The Greek Quarter of Bozcaada Town was once home to a thriving Greek population that fled from discrimination by the Turkish government in the 1960s. Once numbering almost 2,000, there are only about 20 Greeks that still call Tenedos “home”.
In the Greek Quarter, you’ll find several homes and streets covered in grapevines. It’s quite atmospheric walking through the streets lined with tables. The majority of the restaurants and restored guesthouses are located there.
Wander through the streets and climb up to the back of the neighborhood and you’ll see all kinds of interesting restored homes along the way. Many of them differ architecturally from the homes found in the Turkish Quarter.
The church, Kimisis Theotokou, was built in 1869. It’s the only church in service to the remaining Greeks who still live on the island. The Turkish government funded the restoration of the crumbling bell tower in 2006. The church is only open on Sunday mornings for worship at 8am.
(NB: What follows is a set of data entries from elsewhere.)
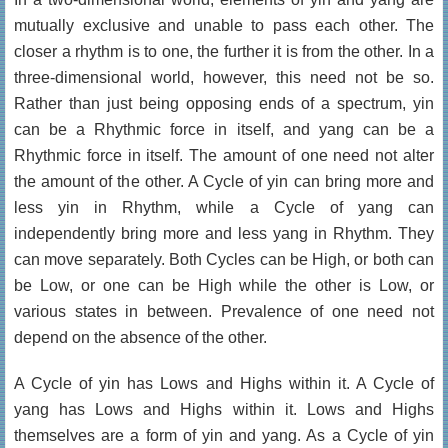
mutually exclusive and unable to pass each other. The
closer a rhythm is to one, the further it is from the other. In a
three-dimensional world, however, this need not be so.
Rather than just being opposing ends of a spectrum, yin
can be a Rhythmic force in itself, and yang can be a
Rhythmic force in itself. The amount of one need not alter
the amount of the other. A Cycle of yin can bring more and
less yin in Rhythm, while a Cycle of yang can
independently bring more and less yang in Rhythm. They
can move separately. Both Cycles can be High, or both can
be Low, or one can be High while the other is Low, or
various states in between. Prevalence of one need not
depend on the absence of the other.
A Cycle of yin has Lows and Highs within it. A Cycle of
yang has Lows and Highs within it. Lows and Highs
themselves are a form of yin and yang. As a Cycle of yin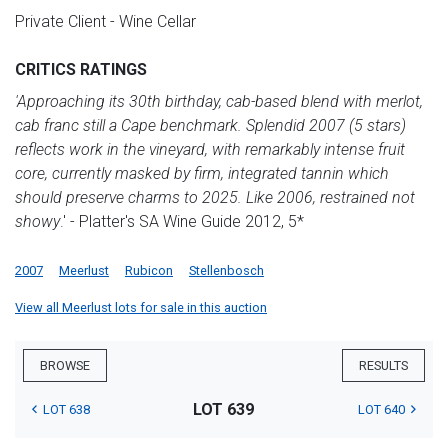
Private Client - Wine Cellar
CRITICS RATINGS
'Approaching its 30th birthday, cab-based blend with merlot,
cab franc still a Cape benchmark. Splendid 2007 (5 stars)
reflects work in the vineyard, with remarkably intense fruit
core, currently masked by firm, integrated tannin which
should preserve charms to 2025. Like 2006, restrained not
showy
.' - Platter's SA Wine Guide 2012, 5*
2007
Meerlust
Rubicon
Stellenbosch
View all Meerlust lots for sale in this auction
BROWSE
RESULTS
LOT 639
LOT 638
LOT 640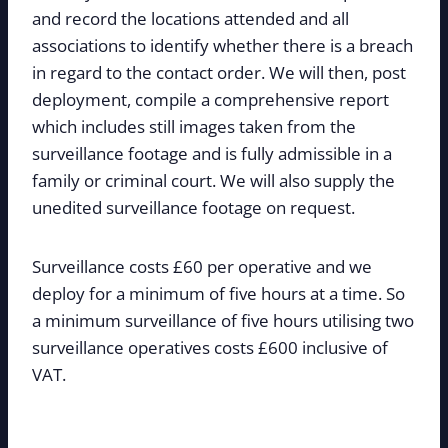
and record the locations attended and all
associations to identify whether there is a breach
in regard to the contact order. We will then, post
deployment, compile a comprehensive report
which includes still images taken from the
surveillance footage and is fully admissible in a
family or criminal court. We will also supply the
unedited surveillance footage on request.
Surveillance costs £60 per operative and we
deploy for a minimum of five hours at a time. So
a minimum surveillance of five hours utilising two
surveillance operatives costs £600 inclusive of
VAT.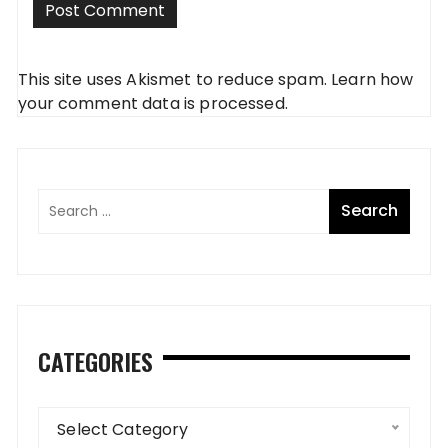
This site uses Akismet to reduce spam.
Learn how
your comment data is processed
.
CATEGORIES
Categories
Select Category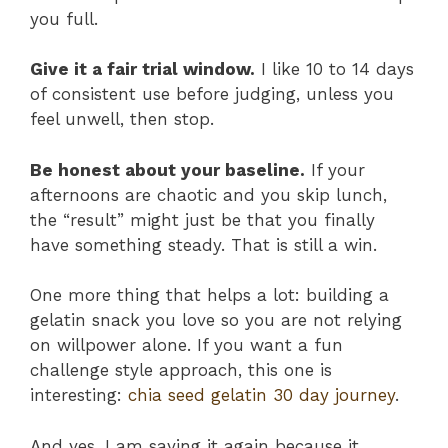
you full.
Give it a fair trial window.
I like 10 to 14 days
of consistent use before judging, unless you
feel unwell, then stop.
Be honest about your baseline.
If your
afternoons are chaotic and you skip lunch,
the “result” might just be that you finally
have something steady. That is still a win.
One more thing that helps a lot: building a
gelatin snack you love so you are not relying
on willpower alone. If you want a fun
challenge style approach, this one is
interesting:
chia seed gelatin 30 day journey
.
And yes, I am saying it again because it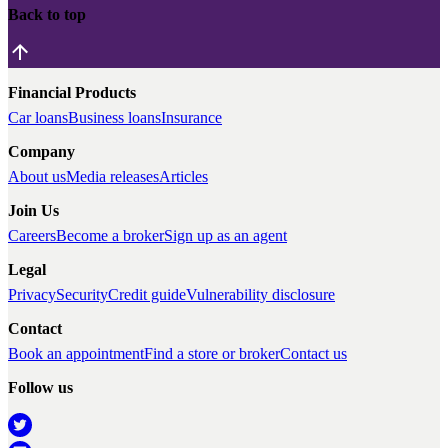
Back to top
Financial Products
Car loans
Business loans
Insurance
Company
About us
Media releases
Articles
Join Us
Careers
Become a broker
Sign up as an agent
Legal
Privacy
Security
Credit guide
Vulnerability disclosure
Contact
Book an appointment
Find a store or broker
Contact us
Follow us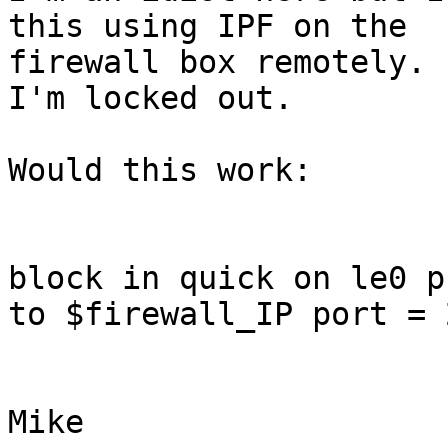
this using IPF on the

firewall box remotely. 
I'm locked out.

Would this work:

block in quick on le0 p
to $firewall_IP port = 2
Mike
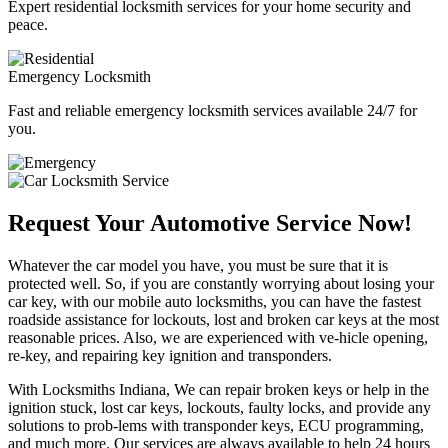
Expert residential locksmith services for your home security and
peace.
Emergency Locksmith
Fast and reliable emergency locksmith services available 24/7 for
you.
Request Your Automotive Service Now!
Whatever the car model you have, you must be sure that it is
protected well. So, if you are constantly worrying about losing your
car key, with our mobile auto locksmiths, you can have the fastest
roadside assistance for lockouts, lost and broken car keys at the most
reasonable prices. Also, we are experienced with ve-hicle opening,
re-key, and repairing key ignition and transponders.
With Locksmiths Indiana, We can repair broken keys or help in the
ignition stuck, lost car keys, lockouts, faulty locks, and provide any
solutions to prob-lems with transponder keys, ECU programming,
and much more. Our services are always available to help 24 hours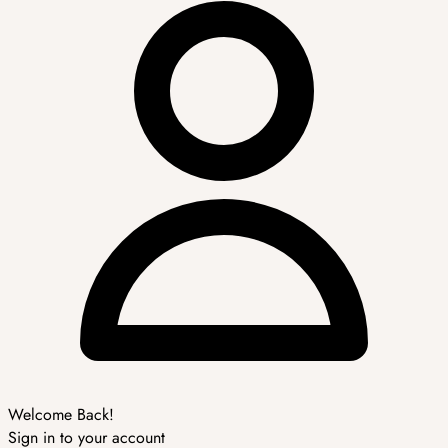
Welcome Back!
Sign in to your account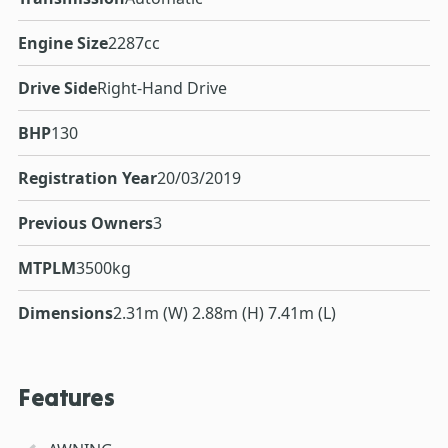
Engine Size
2287cc
Drive Side
Right-Hand Drive
BHP
130
Registration Year
20/03/2019
Previous Owners
3
MTPLM
3500kg
Dimensions
2.31m (W) 2.88m (H) 7.41m (L)
Features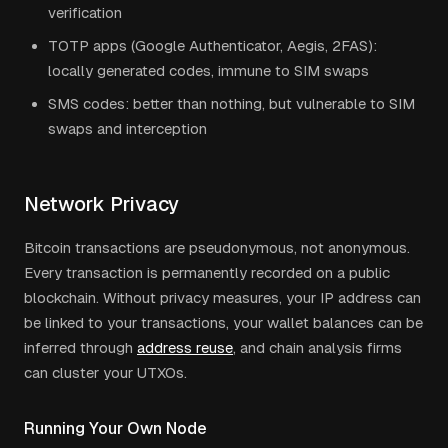
verification
TOTP apps (Google Authenticator, Aegis, 2FAS):
locally generated codes, immune to SIM swaps
SMS codes: better than nothing, but vulnerable to SIM
swaps and interception
Network Privacy
Bitcoin transactions are pseudonymous, not anonymous.
Every transaction is permanently recorded on a public
blockchain. Without privacy measures, your IP address can
be linked to your transactions, your wallet balances can be
inferred through
address reuse
, and chain analysis firms
can cluster your UTXOs.
Running Your Own Node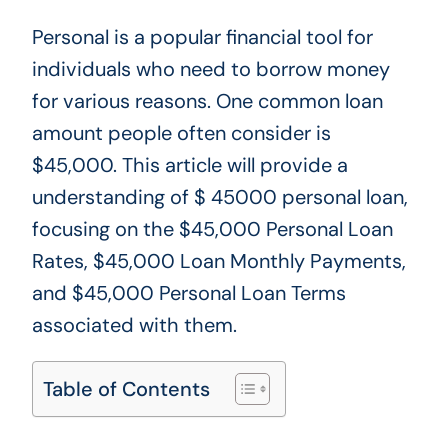
Personal is a popular financial tool for
individuals who need to borrow money
for various reasons. One common loan
amount people often consider is
$45,000. This article will provide a
understanding of $ 45000 personal loan,
focusing on the $45,000 Personal Loan
Rates, $45,000 Loan Monthly Payments,
and $45,000 Personal Loan Terms
associated with them.
Table of Contents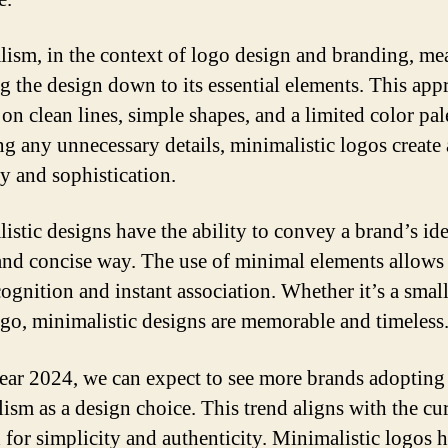
ism, in the context of logo design and branding, me
ng the design down to its essential elements. This app
on clean lines, simple shapes, and a limited color pal
g any unnecessary details, minimalistic logos create 
ty and sophistication.
istic designs have the ability to convey a brand’s ide
 and concise way. The use of minimal elements allows
cognition and instant association. Whether it’s a small
logo, minimalistic designs are memorable and timeless
year 2024, we can expect to see more brands adopting
ism as a design choice. This trend aligns with the cu
for simplicity and authenticity. Minimalistic logos 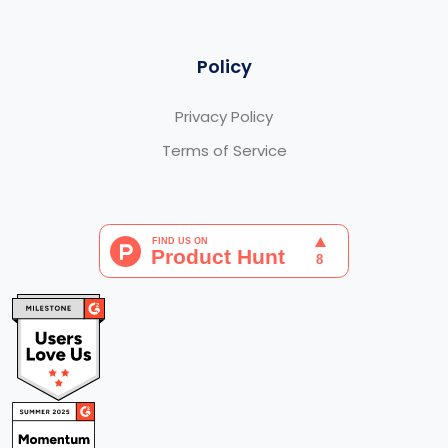
Policy
Privacy Policy
Terms of Service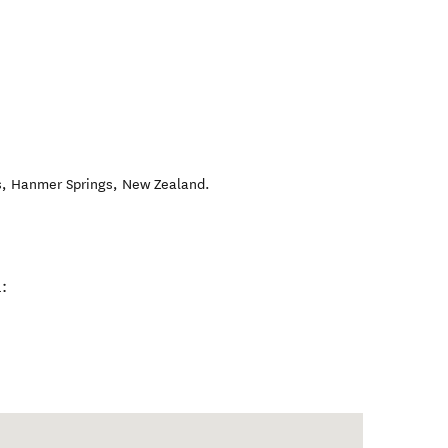
s
,
Hanmer Springs
,
New Zealand
.
: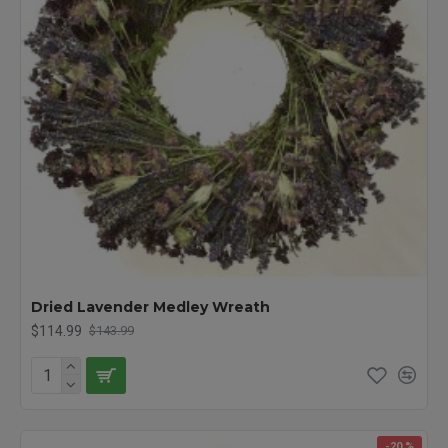
Dried Lavender Medley Wreath
$114.99
$143.99
-20 %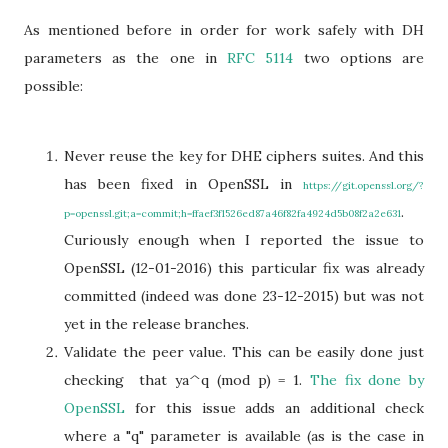
As mentioned before in order for work safely with DH
parameters as the one in
RFC 5114
two options are
possible:
Never reuse the key for DHE ciphers suites. And this
has been fixed in OpenSSL in
https://git.openssl.org/?
.
p=openssl.git;a=commit;h=ffaef3f1526ed87a46f82fa4924d5b08f2a2e631
Curiously enough when I reported the issue to
OpenSSL (12-01-2016) this particular fix was already
committed (indeed was done 23-12-2015) but was not
yet in the release branches.
Validate the peer value. This can be easily done just
checking that ya^q (mod p) = 1.
The fix done by
OpenSSL
for this issue adds an additional check
where a "q" parameter is available (as is the case in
There’s a private museum in a small stone building run by a Turkish resident of Bozcaada, Hakan Gürüney. The Bozcaada Müzesi, which opened in 2005, tells the history of the island from the perspectives of the locals. There are several artifacts and photos from both the Turkish and Greek residents, but most of the stories told are about the prominent Greek citizens who once lived on the island. It’s a very moving exhibit and I felt it was a fitting tribute to the Greek population. In fact, the museum was recognized by UNESCO in 2013 for “introducing the Greek culture in the best way possible outside of Greece and helping to spread the culture of peace among Turks and Greeks”. The museum is open from 10am to 8pm between May 1 and October 31 and charges an admission of a few liras.